Aim: Copy out the listing word for word, beginning at the line containing "country: US" and ending after the line containing "longitude: -111.9653".

Data records:

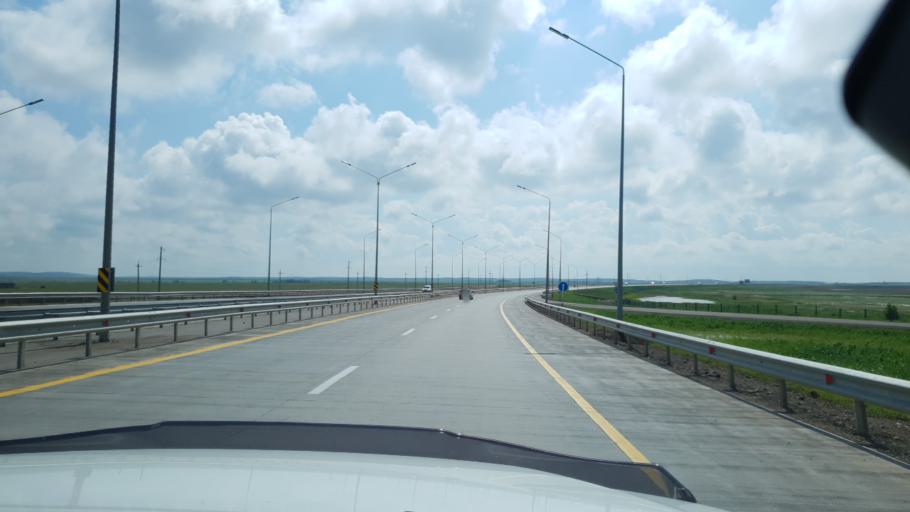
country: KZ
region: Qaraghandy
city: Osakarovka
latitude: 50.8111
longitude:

...

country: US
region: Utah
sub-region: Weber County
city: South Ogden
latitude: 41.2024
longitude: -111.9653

--

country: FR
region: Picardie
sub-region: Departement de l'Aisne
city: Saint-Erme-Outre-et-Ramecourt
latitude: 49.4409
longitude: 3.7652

Solution to this exercise:
country: US
region: Utah
sub-region: Weber County
city: South Ogden
latitude: 41.2024
longitude: -111.9653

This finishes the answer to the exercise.